Apache Airflow Installation Steps for MacOS

Apache Airflow Installation Steps for MacOS

This post outlines the steps needed to setup a local instance of Apache Airflow on your Mac. I have performed this installation on MacOS Big Sur.

Installation and Environment Setup

First launch a terminal window and go to the directory where you want to setup Airflow. On my system I have created a folder ‘airflow’.
(base) ... % mkdir airflow
(base) ... % cd airflow
(base) ... airflow % pwd
/.../airflow

where ‘. . .’ could be any path as per your system.

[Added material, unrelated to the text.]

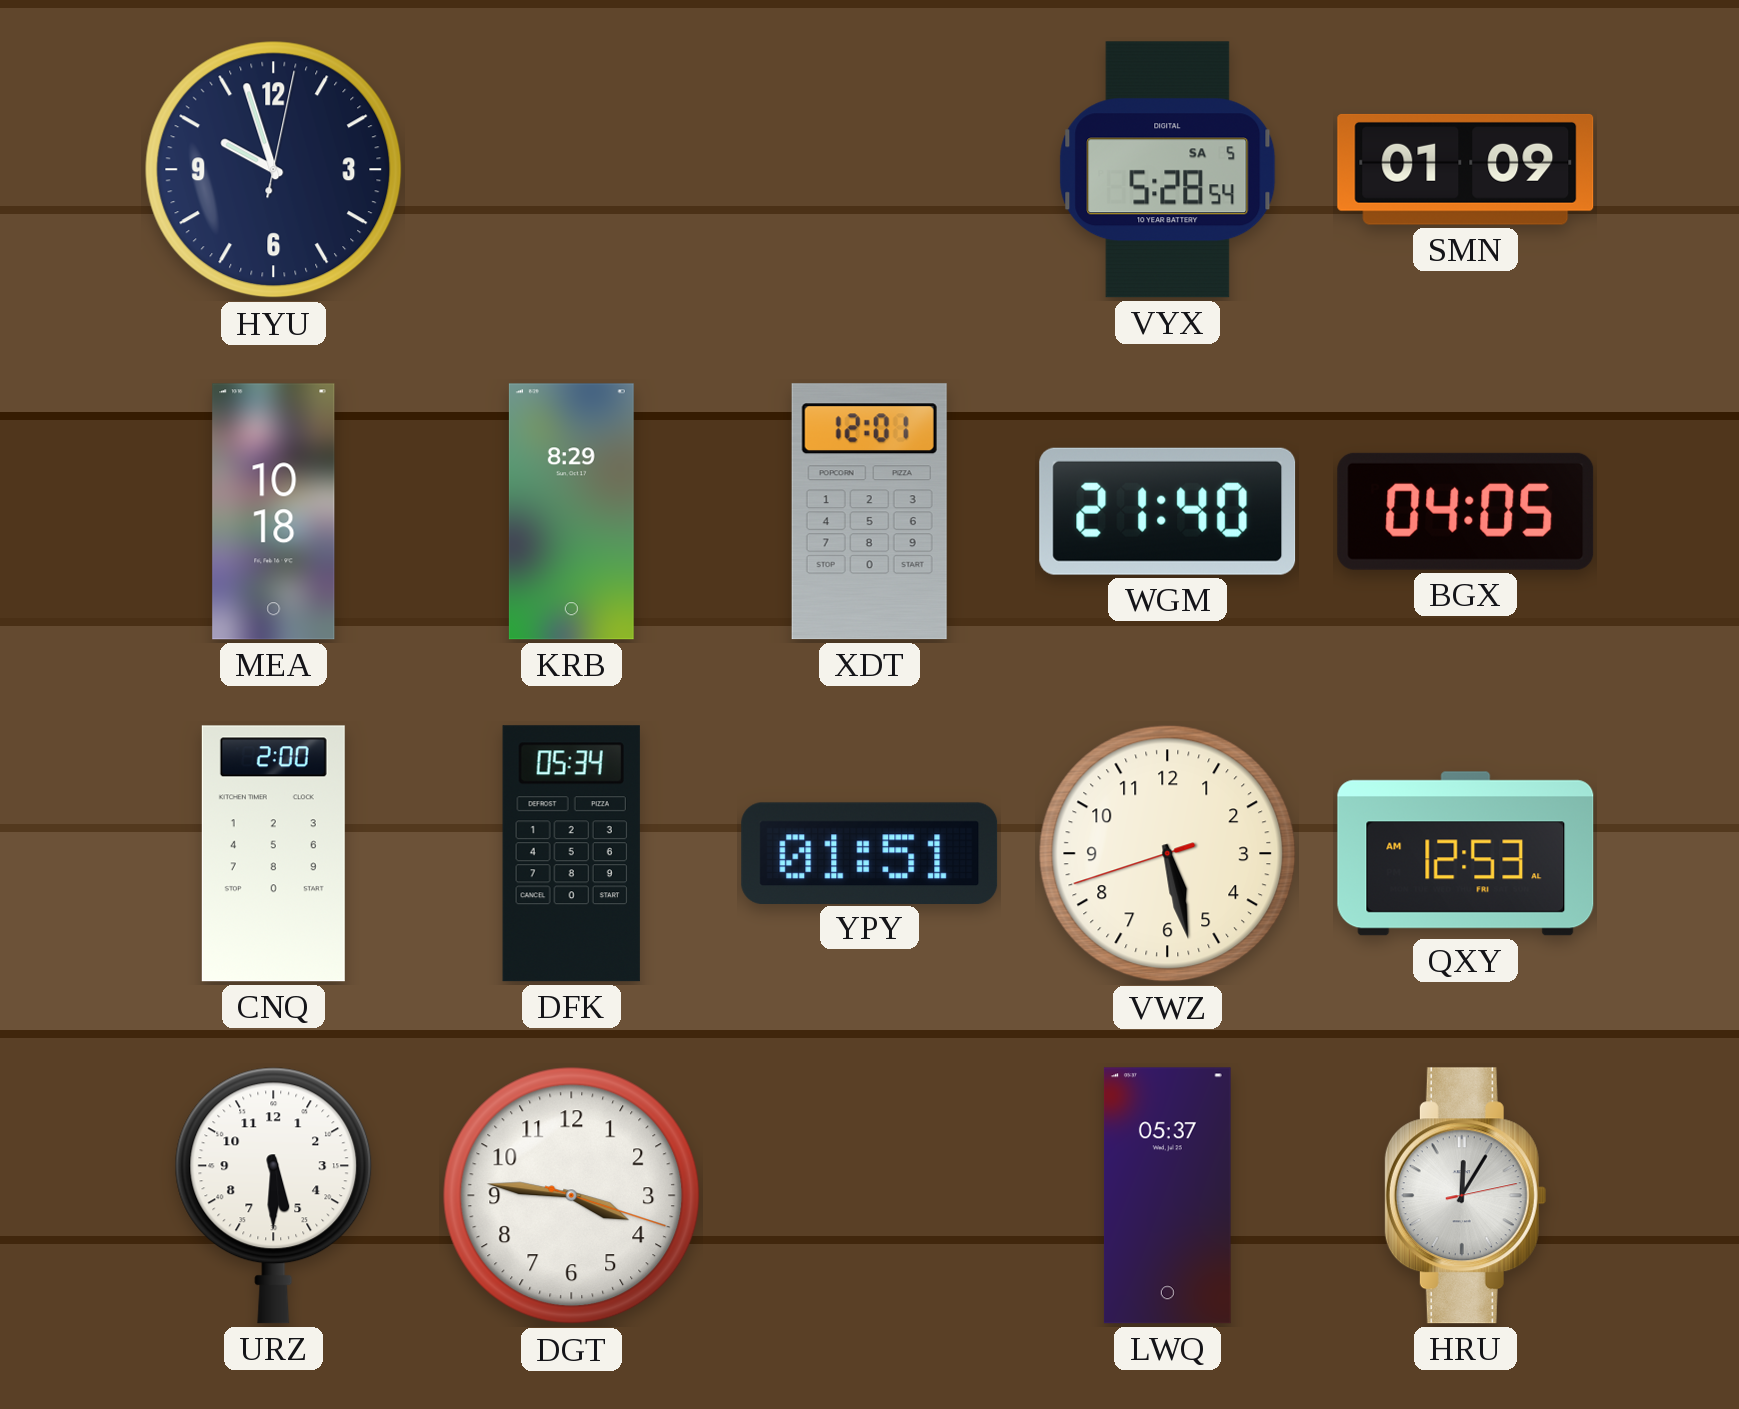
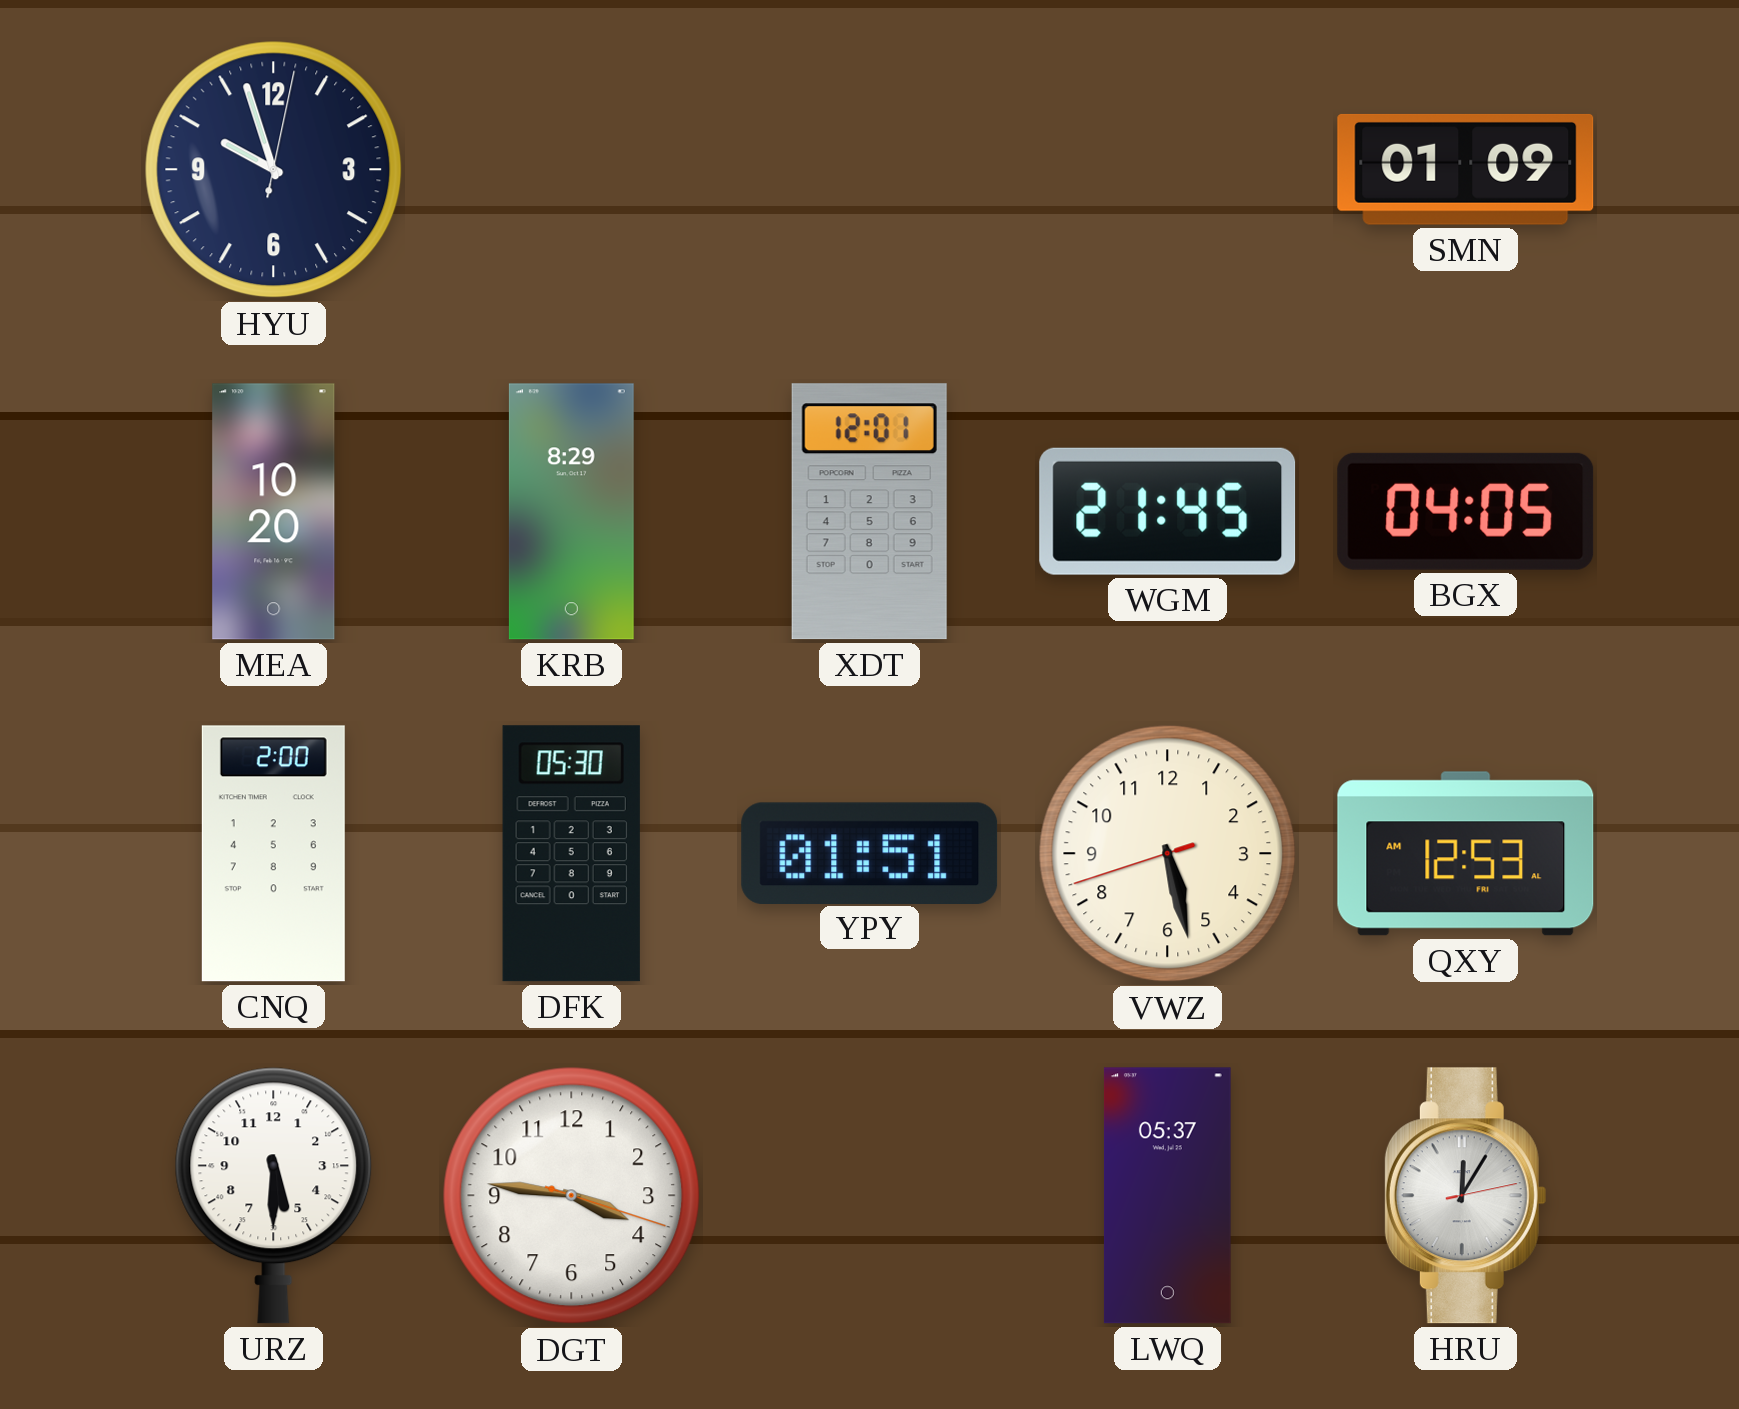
VYX: 5:28 -> none
MEA: 10:18 -> 10:20
WGM: 21:40 -> 21:45
DFK: 05:34 -> 05:30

Set the environment variable AIRFLOW_HOME with the path of the ‘airflow’ directory.
(base) ... airflow % export AIRFLOW_HOME=/Users/.../airflow

Setup and activate a separate virtual environment. I am using the same name ‘airflow’ for the environment.
(base) ... airflow % conda create --name airflow python=3.8.5
(base) ... airflow % conda activate airflow

Now setup Airflow using pip install. At the time of writing this blog, the latest available stable version is 2.1.2 so I will be setting up that version as shown below.
(airflow) ... airflow % pip install 'apache-airflow[gcp,statsd,sentry]==2.1.2'
We have also installed some extra packages. ‘gcp’ for interacting with GCP resources, ‘statsdb’ for monitoring and ‘sentry’ for error tracking.

You can now check the installed version of Airflow.
(airflow) ... airflow % airflow version
2.1.2

Database Setup

Now initialise the database. We will continue with the default SQLite database which is good enough for becoming familiar with Airflow.
Note, you won’t be able to use other executors on SQLite which you would want if you are setting up your production environment.
(airflow) ... airflow % airflow db init
DB: sqlite:////Users/.../airflow/airflow.db
[2021-08-05 15:36:57,159] {db.py:692} INFO - Creating tables
INFO  [alembic.runtime.migration] Context impl SQLiteImpl.
...
...
...
Initialization done

You can also check the status of database connection.
(airflow) ... airflow % airflow db check
[2021-08-05 18:01:31,725] {cli_action_loggers.py:105} WARNING - Failed to log action with (sqlite3.OperationalError) no such table: log
[SQL: INSERT INTO log (dttm, dag_id, task_id, event, execution_date, owner, extra) VALUES (?, ?, ?, ?, ?, ?, ?)]
...
...
[2021-08-05 18:01:31,725] {db.py:773} INFO - Connection successful.

User Setup

Now create a user with which you can login to the Airflow console. We will first create a admin user.
(airflow) ... airflow % airflow users create --role Admin --username admin --email admin --firstname admin --lastname admin --password admin
...
Admin user admin created

You can now check that the user has been created successfully.
(airflow) ... airflow % airflow users list
id | username | email | first_name | last_name | roles
===+==========+=======+============+===========+======
1  | admin  | admin | admin      | admin     | Admin

Server Startup

Start the Airflow webserver. I will be running the server on port 9090.
(airflow) ... airflow % airflow webserver -p 9090

On launching the page and entering the credentials of the admin user you have just created, you will see a similar screen.

Scheduler

As you can see, there is a warning message displayed that the scheduler is not running. To start the scheduler, open another terminal window, go to the Airflow working directory and export the AIRFLOW_HOME with the working directory path.
(base) ... airflow % export AIRFLOW_HOME=.
(base) ... airflow % conda activate airflow

Now activate the virtual environment and start the scheduler.
(base) ... airflow % conda activate airflow
(airflow) ... airflow % airflow scheduler

Now go back to the Airflow console and refresh the page. The warning message should disappear now.

Your Apache Airflow local installation is complete. You have been provided with some pre-defined DAGs so you can start exploring it now.